Wu's interest in the field that would eventually become his life's work began in the 1970's, during the first energy crisis. But by the time he was finishing up his PhD at MIT in the mid 80's, oil prices had plummeted. The issue was off the public's radar and no longer in the forefront of the minds of many who funded research grants. Still, ever since the early 90's, Wu's Rochester lab has had a steady stream of funding from places like the Department of Energy, the US Department of Agriculture, and the National Renewable Energy Laboratory.
Now, it seems to him the situation has reached something of a full circle. "We're facing a similar problem to what we faced in the 70's," he says, in terms of ever-growing demands on the world's energy supply.
There are some differences this time around, though. There's more competition, he points out, especially from China's booming economy. And there's also a different ecological climate --- literally.
"In the 70's, we were not so aware of the greenhouse effect," he says. "Now we're going through it, in my opinion."
But according to Wu, not all the change since the first energy crisis has been bad.
"We now have the recombinant DNA technology we didn't have in the 70's," he says. Without that technology, his work isolating the genes that produce the best enzymes wouldn't have been possible.
"So the problems have become more severe, but our capability to tackle them has expanded," he says. "There's both challenge and promise."
Wu is clearly enthusiastic about the possibility of ethanol, particularly cellulosic ethanol, to play a key role in the energy supply of the future. In addition to his research, he's on the editorial board of Industrial Biology, for example, a journal that has put glowing stories about the fuel on several of its recent covers.
But not everyone is as bullish about the alcohol's potential.
Robert Bryce is the managing editor of Energy Tribune, an industry newsletter. He criticized a Pataki subsidy for a traditional ethanol plant in a City Newspaper article last spring, and his views aren't much different about the cellulosic variety.
"My opinion on cellulosic ethanol's pretty simple: Where's the beef?" he writes in an e-mail. "Everybody talks about cellulosic ethanol and how it will be wonderful, but the energy input numbers just don't work. They're talking about turning what is essentially hay into motor fuel. Sure. I'll believe it when I see it." And by "see it," Bryce clarifies in a subsequent conversation, he means on a commercial scale, and without government subsidies.

**Excerpted records**:
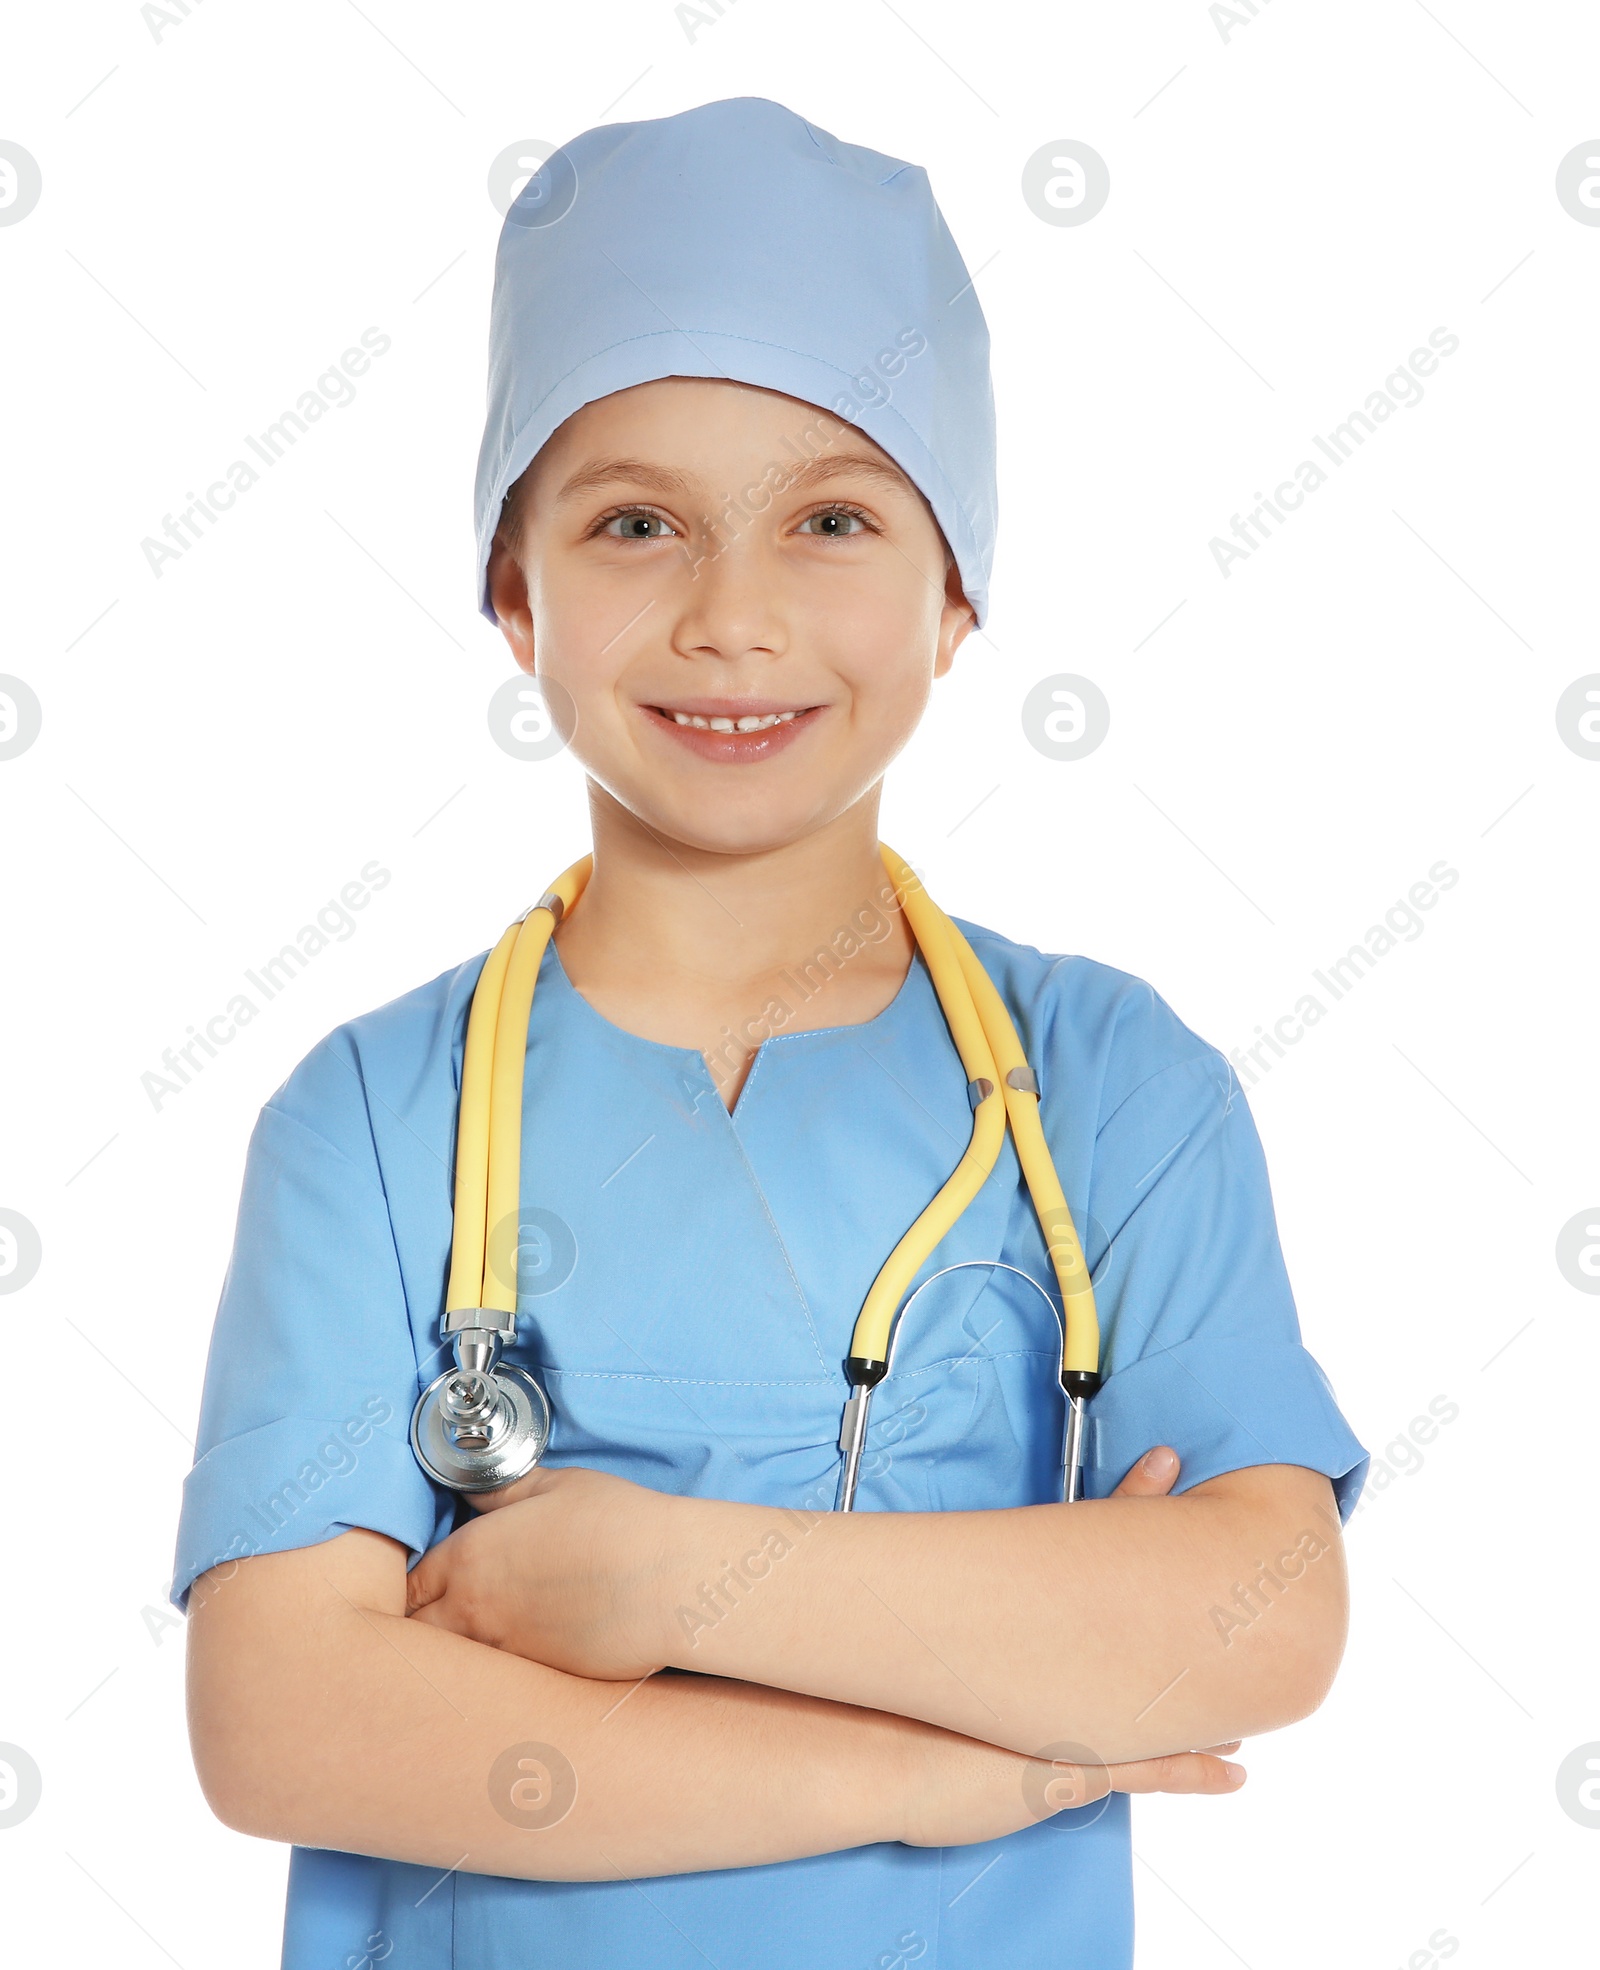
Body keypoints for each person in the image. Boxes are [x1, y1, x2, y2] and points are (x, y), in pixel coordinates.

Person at [173, 96, 1368, 1970]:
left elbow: (1261, 1614)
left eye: (831, 519)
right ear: (516, 590)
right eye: (636, 521)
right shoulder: (375, 1124)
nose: (734, 619)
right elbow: (283, 1721)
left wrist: (640, 1582)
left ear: (956, 585)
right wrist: (925, 1757)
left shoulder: (1114, 1088)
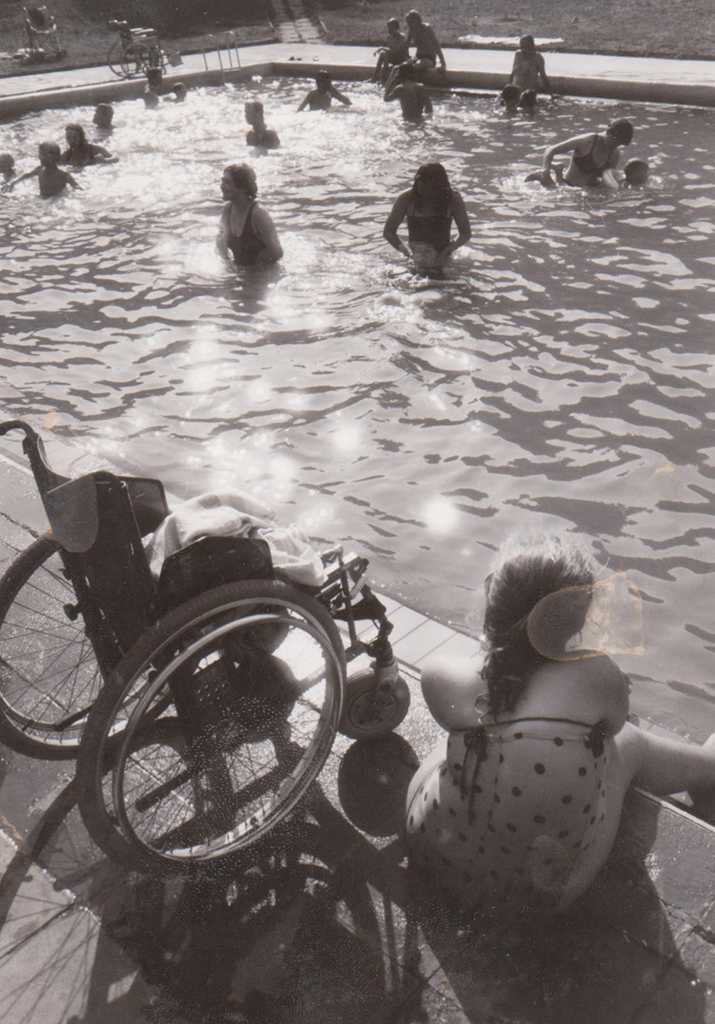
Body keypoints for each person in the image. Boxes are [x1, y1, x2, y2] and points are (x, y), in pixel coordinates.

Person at [405, 532, 715, 919]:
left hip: (437, 853)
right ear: (579, 619)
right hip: (539, 896)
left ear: (492, 599)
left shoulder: (439, 673)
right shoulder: (596, 675)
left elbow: (480, 690)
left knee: (470, 736)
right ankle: (708, 766)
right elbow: (616, 723)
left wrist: (502, 660)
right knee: (629, 743)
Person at [383, 162, 471, 272]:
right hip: (414, 256)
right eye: (422, 189)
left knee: (454, 280)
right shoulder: (406, 198)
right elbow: (389, 232)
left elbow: (465, 233)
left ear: (440, 187)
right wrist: (408, 253)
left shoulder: (453, 199)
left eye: (431, 190)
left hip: (442, 257)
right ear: (416, 183)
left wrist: (446, 252)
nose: (426, 195)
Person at [530, 117, 634, 187]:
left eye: (619, 144)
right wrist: (546, 171)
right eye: (615, 141)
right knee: (548, 187)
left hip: (588, 190)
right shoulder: (588, 141)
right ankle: (553, 172)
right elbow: (550, 150)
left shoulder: (614, 154)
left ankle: (558, 171)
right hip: (568, 185)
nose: (615, 146)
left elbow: (607, 180)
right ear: (608, 131)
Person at [217, 163, 283, 266]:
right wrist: (228, 264)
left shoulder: (258, 214)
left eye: (227, 183)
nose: (222, 186)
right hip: (240, 270)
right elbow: (220, 242)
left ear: (241, 189)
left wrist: (255, 271)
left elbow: (277, 252)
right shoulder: (227, 210)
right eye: (222, 181)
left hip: (262, 271)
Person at [3, 141, 79, 198]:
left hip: (57, 201)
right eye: (40, 154)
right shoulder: (40, 170)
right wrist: (12, 182)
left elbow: (77, 188)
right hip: (43, 199)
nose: (39, 157)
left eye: (42, 154)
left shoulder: (63, 175)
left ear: (52, 157)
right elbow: (26, 175)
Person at [507, 35, 554, 103]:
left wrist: (551, 94)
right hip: (515, 92)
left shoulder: (537, 58)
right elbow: (513, 73)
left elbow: (543, 77)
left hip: (527, 95)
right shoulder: (518, 55)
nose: (522, 48)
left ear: (531, 45)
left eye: (525, 45)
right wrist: (508, 89)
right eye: (521, 45)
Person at [404, 10, 446, 76]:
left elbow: (436, 45)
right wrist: (406, 56)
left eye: (409, 23)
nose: (408, 25)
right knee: (402, 66)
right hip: (418, 57)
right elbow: (406, 45)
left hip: (429, 58)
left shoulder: (426, 28)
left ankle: (412, 81)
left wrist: (443, 64)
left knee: (417, 65)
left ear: (415, 21)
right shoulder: (412, 30)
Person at [371, 18, 409, 85]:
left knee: (385, 54)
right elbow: (389, 50)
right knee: (383, 54)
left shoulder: (402, 37)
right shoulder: (389, 37)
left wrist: (382, 48)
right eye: (388, 28)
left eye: (391, 29)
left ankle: (383, 79)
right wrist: (382, 49)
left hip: (402, 58)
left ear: (396, 28)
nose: (389, 31)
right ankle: (374, 77)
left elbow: (395, 51)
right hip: (394, 58)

**Exercise tasks**:
1 – In the text on Wu and cellulosic ethanol, rewrite the paragraph beginning "Wu's interest in the field" as a shorter paragraph that keeps its main facts.
2 – Write the next few paragraphs of the text on Wu and cellulosic ethanol, starting after its final sentence.

**Your written answers**:
1 – Wu became interested in his field during the 1970s energy crisis, but by the time he finished his MIT PhD in the mid-80s, oil prices had collapsed and the issue had faded from public and funding attention. Even so, since the early 90s his Rochester lab has been steadily funded by the Department of Energy, the US Department of Agriculture, and the National Renewable Energy Laboratory.

2 –
"No matter how much ethanol we produce," he says, "we're still going to be part of the global oil market. We cannot divorce ourselves from it."
Cornell Professor David Pimentel drew national attention in 2005 when he and a colleague published a study claiming that ethanol took more energy to produce than it contained. He shares Bryce's skepticism, if not his blunt approach.
"I must admit that I wish that it were true," says Pimentel, referring to the promises of ethanol's potential. "I still support all the research going on."
And while he seems to be interested in the kind of research Wu is doing, Pimentel is skeptical of ethanol, no matter how it's produced, as a way out of our energy crunch.
"I'm for the use of biomass in a reasonable way," he says. But then, to put that in perspective, he adds: "We already get 3 percent of energy from woody biomass." That's in the form of woodstoves, boilers that burn wood, and even a wood-fired electricity plant. At 3 percent, he says, woody biomass is already contributing the same percentage of energy as hydro power. The problem, then, isn't one of supply, but of demand run amok. Even if this nation made a seismic shift toward using biomass, like ethanol, as a primary energy source, that wouldn't slake our thirst for energy.
"We are burning twice as much fossil energy as all the plants in the US collect," he says. "We should be focusing on conservation."